- Born: 1954 (age 71–72) Sydney, Australia

Academic background
- Education: Durham University University of Birmingham
- Thesis: Jacopo Peri (1561–1633): His Life and Works (1980)
- Doctoral advisor: Nigel Fortune

Academic work
- Discipline: Musicology
- Sub-discipline: Renaissance music Baroque music Opera Musical theatre
- Institutions: University of Leicester Lancaster University Royal Holloway, University of London University of North Carolina at Chapel Hill

= Tim Carter (musicologist) =

Australian musicologist

Timothy Carter (born 1954) is an Australian musicologist specialising in late Renaissance and Baroque music, particularly Italian music and opera.

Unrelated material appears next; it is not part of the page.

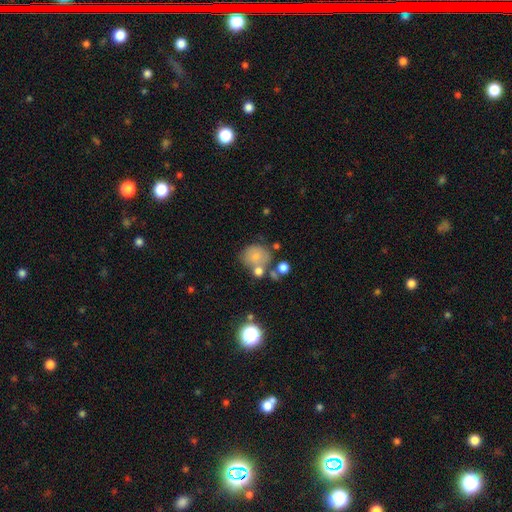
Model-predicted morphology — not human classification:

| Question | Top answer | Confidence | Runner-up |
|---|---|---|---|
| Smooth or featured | smooth | 71% | featured or disk (17%) |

Carter is the David G. Frey Distinguished Professor Emeritus of Music at the University of North Carolina at Chapel Hill. His research has included studies of Claudio Monteverdi, Jacopo Peri, Mozart, Italian opera, and American musical theatre.

==Early life and education==
Carter was born in Sydney, Australia, in 1954, and raised in England.
He graduated from the University of Durham with a first-class degree in music in 1975 and then studied under Nigel Fortune at the University of Birmingham, where he completed his PhD in 1980.

==Career==
Carter's early research focused principally on Italian music of the late Renaissance and early Baroque periods. He taught at the University of Leicester and Lancaster University before joining Royal Holloway, University of London, where he served as chair of the Department of Music. In 2001, he moved to the University of North Carolina at Chapel Hill as David G. Frey Distinguished Professor of Music and chair of the Department of Music. At North Carolina, he expanded his research interests to twentieth-century American musical theatre, including the works of Rodgers and Hammerstein.

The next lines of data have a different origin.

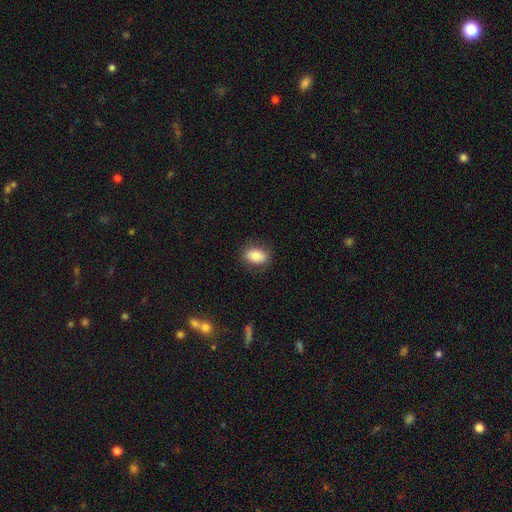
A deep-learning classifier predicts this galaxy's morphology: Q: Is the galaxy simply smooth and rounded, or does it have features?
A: smooth — 81%.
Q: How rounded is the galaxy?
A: in between — 79%.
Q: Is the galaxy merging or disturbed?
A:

Carter served as president of the Society for Seventeenth-Century Music from 2003 to 2006 and was joint editor of Music & Letters from 1992 to 1998.

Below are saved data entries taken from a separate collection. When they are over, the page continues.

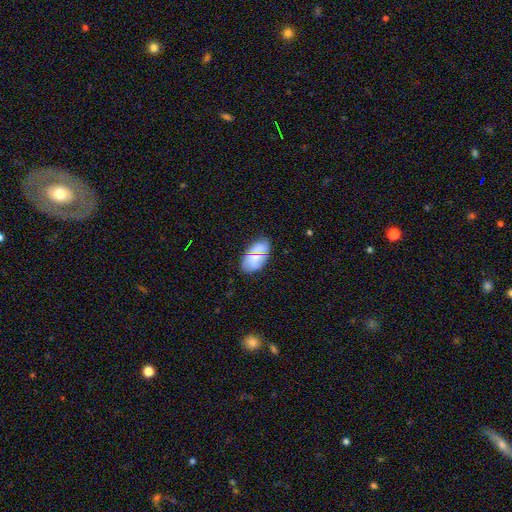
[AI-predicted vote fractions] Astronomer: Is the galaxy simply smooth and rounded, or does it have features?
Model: smooth — 73%.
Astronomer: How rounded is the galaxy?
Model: in between — 93%.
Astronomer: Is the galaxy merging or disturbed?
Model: none — 82%.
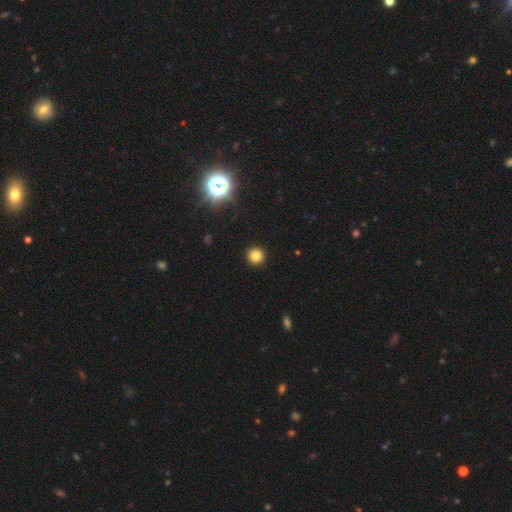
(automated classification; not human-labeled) smooth_or_featured: smooth (p=0.81) [alt: star or artifact p=0.14]
how_rounded: round (p=0.95) [alt: in between p=0.04]
merging: none (p=0.92) [alt: minor disturbance p=0.05]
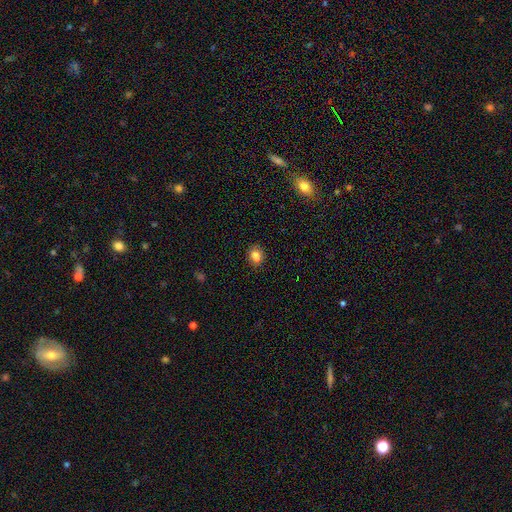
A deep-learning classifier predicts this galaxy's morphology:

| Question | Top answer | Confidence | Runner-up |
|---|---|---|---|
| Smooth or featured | smooth | 82% | star or artifact (11%) |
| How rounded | round | 54% | in between (44%) |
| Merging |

In 2013, Carter received the H. Colin Slim Award and the Claude V. Palisca Award from the American Musicological Society, becoming the first scholar to receive both awards in the same year. The former recognised his article "Monteverdi, Early Opera and a Question of Genre: The Case of Andromeda (1620)", while the latter was awarded for his work on Kurt Weill's Johnny Johnson.

During 2015–16, Carter was a fellow at the National Humanities Center, where he worked on a project concerning political musical theatre in the United States during the 1930s.

==Selected publications==
- Carter, Tim (1987). "W. A. Mozart: Le nozze di Figaro"
- Carter, Tim (1989). "Jacopo Peri, 1561–1633: His Life and Works"
- Carter, Tim (1992). "Music in Late Renaissance & Early Baroque Italy"
- Carter, Tim (2002). "Monteverdi's Musical Theatre"
- Carter, Tim (2007). "Oklahoma!: The Making of an American Musical"
- Carter, Tim (2015). "Understanding Italian Opera"
- Carter, Tim (2017). "Rodgers and Hammerstein's Carousel"
- Carter, Tim (2024). "Monteverdi's Voices: A Poetics of the Madrigal"
- Carter, Tim (2025). "Mozart: A Tale of Two Keys"

=== As co-author ===
- Carter, Tim (2013). "Orpheus in the Marketplace: Jacopo Peri and the Economy of Late Renaissance Florence"
- Carter, Tim (2021). "Staging Euridice: Theatre, Sets, and Music in Late Renaissance Florence"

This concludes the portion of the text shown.